He has been honored many times for his professional achievements, which include the distinction of being the youngest person ever appointed as a trial judge for the Sixteenth Judicial Circuit. His appointment to the Missouri Court of Appeals made him the second African-American judge in Missouri's history.
He has been named by a national legal magazine as one of the 500 leading judges in America, and was honored by UMKC School of Law with the creation of the Hon. Fernando J. Gaitan, Jr. Award, which is presented each year to the outstanding student participant of the school's Youth Court. He has received the UMKC Alumnus of the Year Award, the PSU Outstanding Alumni Award, the Difference Maker Award from the Urban League of Greater Kansas City, the Centurion Leadership Award from the Greater Kansas City Chamber of Commerce, and has been inducted into the Missouri Walk of Fame.
Gaitan has been married to his wife Sylvia, for 34 years. They have two children, Avier and Trey.
Mark S. Hittner, a former standout PSU athlete who lives in Kansas City, Mo., is a National Football League official and part-owner of a Kansas City-based financial services firm.
Hittner has worked as a referee in the NFL for the past 12 years. He served as an official in the last three of six Super Bowls, most recently in Super Bowl XL on Feb. 5, 2006, between the Seattle Seahawks and the Pittsburgh Steelers. He works as a head linesman and wears the uniform number 28.
In the NFL, Hittner has officiated 10 post-season assignments including Super Bowls XXXVI, XXXVIII, and XL, in addition to four wild-card, one divisional, and two conference championship games.

JOB
According to the alumni profiles, what made Gaitan the second African-American judge in Missouri's history? Answer in one to three sentences. The listing that comes next has no connection to the alumni profiles.

Stored entries:
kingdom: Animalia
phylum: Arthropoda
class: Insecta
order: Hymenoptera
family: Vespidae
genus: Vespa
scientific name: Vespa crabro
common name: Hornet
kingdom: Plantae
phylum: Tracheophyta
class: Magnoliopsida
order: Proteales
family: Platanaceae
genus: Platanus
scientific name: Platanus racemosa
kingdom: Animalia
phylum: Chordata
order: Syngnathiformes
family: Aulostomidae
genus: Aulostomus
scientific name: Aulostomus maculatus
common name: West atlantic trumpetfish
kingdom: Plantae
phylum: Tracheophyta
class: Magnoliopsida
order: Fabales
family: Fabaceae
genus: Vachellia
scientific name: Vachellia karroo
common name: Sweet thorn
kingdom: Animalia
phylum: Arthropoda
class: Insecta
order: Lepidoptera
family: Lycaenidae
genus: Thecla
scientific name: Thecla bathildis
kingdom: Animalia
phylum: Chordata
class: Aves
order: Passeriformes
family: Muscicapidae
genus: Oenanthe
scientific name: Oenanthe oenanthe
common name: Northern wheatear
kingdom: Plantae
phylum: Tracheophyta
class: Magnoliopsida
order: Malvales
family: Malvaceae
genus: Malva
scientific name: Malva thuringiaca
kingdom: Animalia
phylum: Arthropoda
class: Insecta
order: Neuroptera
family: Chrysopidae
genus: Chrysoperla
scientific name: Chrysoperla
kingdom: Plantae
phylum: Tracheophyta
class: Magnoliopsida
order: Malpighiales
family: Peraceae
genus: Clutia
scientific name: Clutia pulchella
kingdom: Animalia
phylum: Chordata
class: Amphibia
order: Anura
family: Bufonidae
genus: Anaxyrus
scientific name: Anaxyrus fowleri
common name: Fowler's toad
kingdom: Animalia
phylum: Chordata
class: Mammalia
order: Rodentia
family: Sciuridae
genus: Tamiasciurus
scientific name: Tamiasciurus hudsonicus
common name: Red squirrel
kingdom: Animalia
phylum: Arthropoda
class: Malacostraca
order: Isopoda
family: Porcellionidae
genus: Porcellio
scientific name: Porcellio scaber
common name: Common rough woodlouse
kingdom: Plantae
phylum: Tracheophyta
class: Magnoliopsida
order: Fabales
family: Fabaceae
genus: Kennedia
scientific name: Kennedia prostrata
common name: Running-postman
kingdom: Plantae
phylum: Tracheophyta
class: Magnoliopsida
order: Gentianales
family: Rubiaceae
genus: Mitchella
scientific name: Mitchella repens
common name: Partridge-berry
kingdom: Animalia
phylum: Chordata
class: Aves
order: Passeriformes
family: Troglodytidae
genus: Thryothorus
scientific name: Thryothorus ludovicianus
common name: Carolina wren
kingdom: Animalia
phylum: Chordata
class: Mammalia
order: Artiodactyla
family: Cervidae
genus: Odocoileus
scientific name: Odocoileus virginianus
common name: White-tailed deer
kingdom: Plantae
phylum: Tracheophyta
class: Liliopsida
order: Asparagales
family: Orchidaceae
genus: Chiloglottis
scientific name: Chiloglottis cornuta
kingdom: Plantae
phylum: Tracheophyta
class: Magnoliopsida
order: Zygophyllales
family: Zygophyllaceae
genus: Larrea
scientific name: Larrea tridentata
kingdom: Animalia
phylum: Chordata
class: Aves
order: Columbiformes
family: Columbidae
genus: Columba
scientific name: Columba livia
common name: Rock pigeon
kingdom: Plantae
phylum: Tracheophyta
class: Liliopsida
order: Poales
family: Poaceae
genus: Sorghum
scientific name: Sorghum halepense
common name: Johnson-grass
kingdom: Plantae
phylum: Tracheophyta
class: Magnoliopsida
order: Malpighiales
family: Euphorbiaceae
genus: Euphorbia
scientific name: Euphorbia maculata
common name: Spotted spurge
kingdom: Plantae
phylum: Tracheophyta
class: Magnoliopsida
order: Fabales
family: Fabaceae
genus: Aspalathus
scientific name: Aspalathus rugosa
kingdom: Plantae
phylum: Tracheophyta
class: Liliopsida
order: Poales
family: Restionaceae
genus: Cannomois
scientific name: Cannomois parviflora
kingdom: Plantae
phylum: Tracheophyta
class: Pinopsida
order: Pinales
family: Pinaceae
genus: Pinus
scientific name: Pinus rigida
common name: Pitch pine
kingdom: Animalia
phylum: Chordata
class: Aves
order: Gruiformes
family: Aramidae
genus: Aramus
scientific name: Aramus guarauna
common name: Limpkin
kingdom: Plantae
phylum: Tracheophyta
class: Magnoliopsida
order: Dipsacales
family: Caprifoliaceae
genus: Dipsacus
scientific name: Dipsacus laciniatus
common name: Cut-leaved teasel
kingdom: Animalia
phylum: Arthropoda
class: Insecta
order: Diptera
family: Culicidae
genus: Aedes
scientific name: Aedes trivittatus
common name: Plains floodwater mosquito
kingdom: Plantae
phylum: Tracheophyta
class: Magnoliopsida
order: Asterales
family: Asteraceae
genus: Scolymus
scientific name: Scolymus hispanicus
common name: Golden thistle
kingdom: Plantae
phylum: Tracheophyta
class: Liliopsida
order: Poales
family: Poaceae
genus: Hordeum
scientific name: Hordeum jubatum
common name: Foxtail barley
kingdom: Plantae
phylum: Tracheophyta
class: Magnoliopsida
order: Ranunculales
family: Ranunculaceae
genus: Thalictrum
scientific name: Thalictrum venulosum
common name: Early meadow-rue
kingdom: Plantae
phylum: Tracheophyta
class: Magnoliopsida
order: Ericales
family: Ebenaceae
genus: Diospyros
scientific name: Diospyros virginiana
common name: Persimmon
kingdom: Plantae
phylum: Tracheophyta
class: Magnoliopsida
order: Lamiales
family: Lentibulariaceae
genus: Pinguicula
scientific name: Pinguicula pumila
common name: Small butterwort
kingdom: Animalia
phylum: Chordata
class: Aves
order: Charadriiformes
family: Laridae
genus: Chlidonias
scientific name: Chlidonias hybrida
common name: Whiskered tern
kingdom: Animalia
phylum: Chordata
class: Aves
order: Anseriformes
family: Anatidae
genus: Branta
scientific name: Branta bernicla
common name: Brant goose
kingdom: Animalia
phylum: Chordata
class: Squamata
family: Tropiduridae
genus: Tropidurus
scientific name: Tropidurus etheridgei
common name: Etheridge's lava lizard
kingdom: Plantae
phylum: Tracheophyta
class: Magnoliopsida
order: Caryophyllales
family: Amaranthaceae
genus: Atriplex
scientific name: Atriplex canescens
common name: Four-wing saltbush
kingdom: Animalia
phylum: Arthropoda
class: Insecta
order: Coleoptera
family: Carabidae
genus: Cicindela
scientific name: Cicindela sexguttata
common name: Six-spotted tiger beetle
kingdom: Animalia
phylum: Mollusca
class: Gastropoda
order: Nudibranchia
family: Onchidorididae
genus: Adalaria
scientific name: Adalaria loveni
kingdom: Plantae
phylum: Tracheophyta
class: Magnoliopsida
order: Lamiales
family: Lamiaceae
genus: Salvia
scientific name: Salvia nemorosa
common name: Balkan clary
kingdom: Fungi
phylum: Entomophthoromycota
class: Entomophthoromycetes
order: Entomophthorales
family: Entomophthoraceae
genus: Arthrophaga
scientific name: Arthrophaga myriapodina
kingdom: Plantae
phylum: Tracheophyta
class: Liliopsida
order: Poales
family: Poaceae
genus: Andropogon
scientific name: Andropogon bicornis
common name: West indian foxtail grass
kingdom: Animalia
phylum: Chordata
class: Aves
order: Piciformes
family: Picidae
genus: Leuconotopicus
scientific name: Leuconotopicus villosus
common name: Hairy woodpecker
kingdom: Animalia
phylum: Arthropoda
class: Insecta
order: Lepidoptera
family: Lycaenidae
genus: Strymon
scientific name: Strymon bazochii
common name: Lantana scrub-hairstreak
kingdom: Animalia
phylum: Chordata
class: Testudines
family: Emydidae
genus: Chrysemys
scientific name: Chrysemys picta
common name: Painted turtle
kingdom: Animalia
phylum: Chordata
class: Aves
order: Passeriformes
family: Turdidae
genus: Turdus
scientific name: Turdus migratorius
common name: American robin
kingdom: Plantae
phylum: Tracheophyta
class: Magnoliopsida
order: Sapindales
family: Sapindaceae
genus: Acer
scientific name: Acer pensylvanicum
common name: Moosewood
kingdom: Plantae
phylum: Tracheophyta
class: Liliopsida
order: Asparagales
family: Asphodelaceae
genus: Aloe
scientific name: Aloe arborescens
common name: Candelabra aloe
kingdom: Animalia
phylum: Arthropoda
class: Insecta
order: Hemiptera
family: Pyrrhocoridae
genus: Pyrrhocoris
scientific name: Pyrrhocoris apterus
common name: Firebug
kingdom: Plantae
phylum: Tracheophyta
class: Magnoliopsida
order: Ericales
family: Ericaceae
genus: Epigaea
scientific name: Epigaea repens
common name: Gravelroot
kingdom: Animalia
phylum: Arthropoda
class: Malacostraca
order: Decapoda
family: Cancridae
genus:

RESULT
His appointment to the Missouri Court of Appeals made him the second African-American judge in Missouri's history.